Это был высокий сухопарый человек с рыжими усами и светло-карими глазами. Никогда мне не забыть его, потому что именно он должен был произнести торжественные слова, которые навеки свяжут мою жизнь с Томасом Люком Кастилом. Отныне и навсегда будущее Люка — мое будущее, его боль — моя боль, его счастье — мое счастье. Наши жизни, как два поезда, ехавших в разных направлениях, теперь соединялись, чтобы начать общее движение. Наверное, неспроста мы встретились с ним на железнодорожной станции.

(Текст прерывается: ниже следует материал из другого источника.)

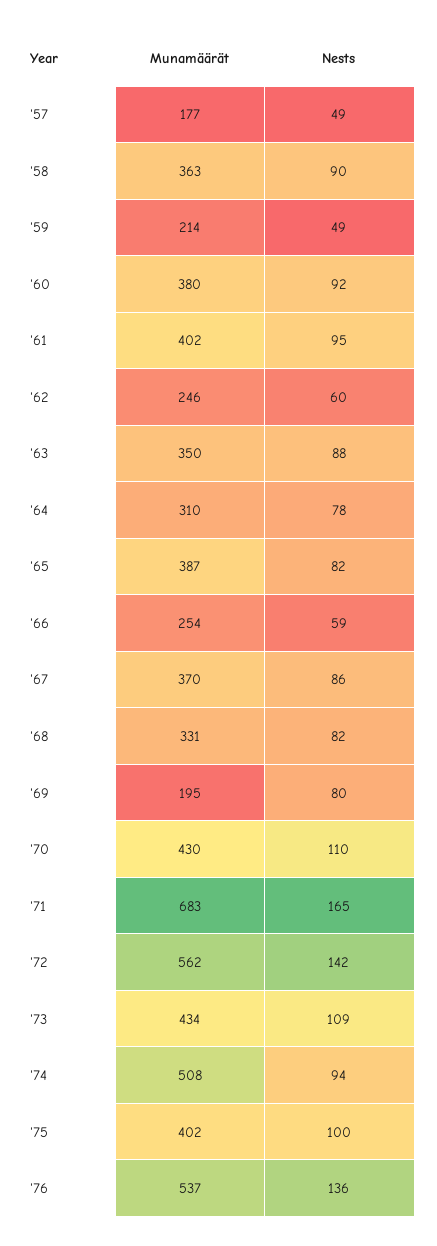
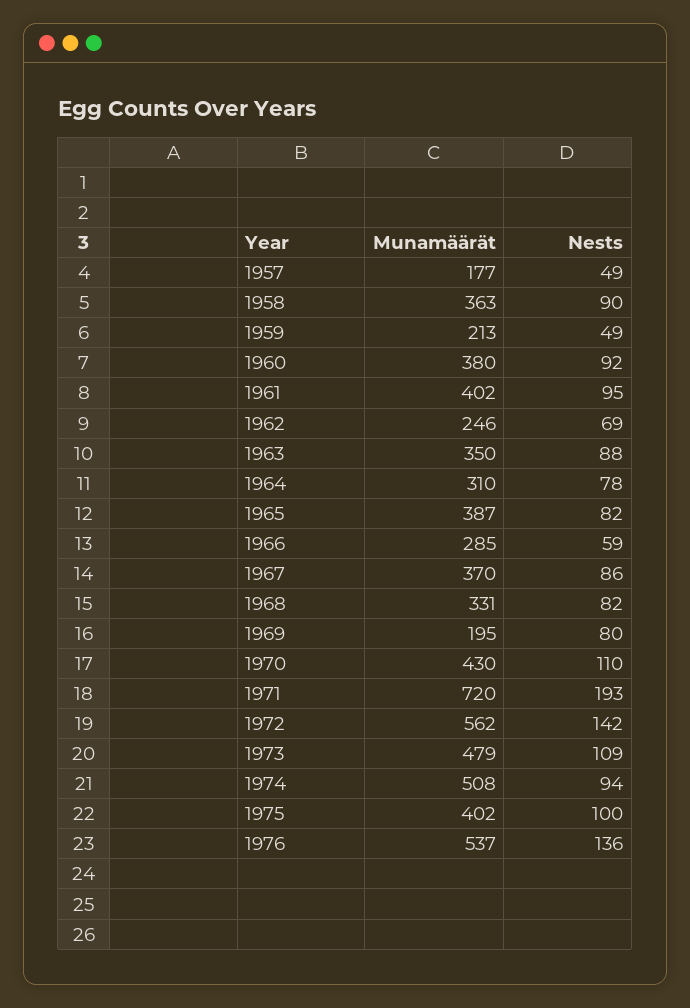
  {
    "Munamäärät": {
      "'57": 177,
      "'58": 363,
-     "'59": 214,
+     "'59": 213,
      "'60": 380,
      "'61": 402,
      "'62": 246,
      "'63": 350,
      "'64": 310,
      "'65": 387,
-     "'66": 254,
+     "'66": 285,
      "'67": 370,
      "'68": 331,
      "'69": 195,
      "'70": 430,
-     "'71": 683,
+     "'71": 720,
      "'72": 562,
-     "'73": 434,
+     "'73": 479,
      "'74": 508,
      "'75": 402,
      "'76": 537
    },
    "Nests": {
      "'57": 49,
      "'58": 90,
      "'59": 49,
      "'60": 92,
      "'61": 95,
-     "'62": 60,
+     "'62": 69,
      "'63": 88,
      "'64": 78,
      "'65": 82,
      "'66": 59,
      "'67": 86,
      "'68": 82,
      "'69": 80,
      "'70": 110,
-     "'71": 165,
+     "'71": 193,
      "'72": 142,
      "'73": 109,
      "'74": 94,
      "'75": 100,
      "'76": 136
    }
  }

Рядом с судьей стояла его жена, невысокая упитанная женщина с веселыми глазами. И судья начал речь. Когда он добрался до главного вопроса, согласна ли я взять в мужья Томаса Люка Кастила и быть ему верной и в горести и в радости, я закрыла на мгновение глаза, и в памяти, как вспышка, возникла картина далекого детства: папа держит меня, восьмилетнюю, на руках и обещает построить к моему замужеству дом — «дворец для тебя и твоего принца». С ранних лет я слышала, как болтает о моей свадьбе мать — что надеть, кого пригласить, как держать букет… Замелькали сказанные когда-то слова, услышанный смех, тени улыбок, но все это затмевали слезы. Та жизнь кончилась. И с бешено колотящимся сердцем я подняла на Люка глаза, увидела в его взгляде любовь и смело произнесла:
— Да, я согласна. Обещаю.
— А вы, Томас Люк Кастил, обещаете ли беречь, любить, холить и лелеять названную Ли ван Ворин до последнего вздоха, в беде и благости?
— Да, обещаю, — по-мужски веско молвил Люк, и у меня перехватило дыхание. Неужели он действительно ради меня готов на все?
— Тогда облеченный своей властью я объявляю вас мужем и женой!
Мы поцеловались, как два любовника, пробежавшие пустыню, чтобы оказаться в объятиях друг друга. Ряженые завопили и захлопали. Я тянулась на цыпочках к великанам и наклонялась к лилипутам, чтобы они могли поздравить меня. На нас посыпался ритуальный дождь из зерен и семян. Мы покидали дом мирового судьи законными супругами. Нас сопровождала шумная и яркая свита.
Подали «карету» — старенький пикап Люка. Провожающие окружили нас, продолжая ликовать, лишь одна женщина в темно-красной косынке и длинном платье стояла в стороне. По ее плечам рассыпались длинные с проседью волосы, в ушах сверкали серебряные витые серьги. Глаза ее были глубоки и темны, даже темнее, чем у Люка, но взгляд их был печален.
— Кто это, Люк? — украдкой указывая на нее, спросила я.
— О, это Джиттл, цыганка, гадалка-прорицательница.
— Она выглядит такой серьезной и озабоченной, — не без тревоги заметила я.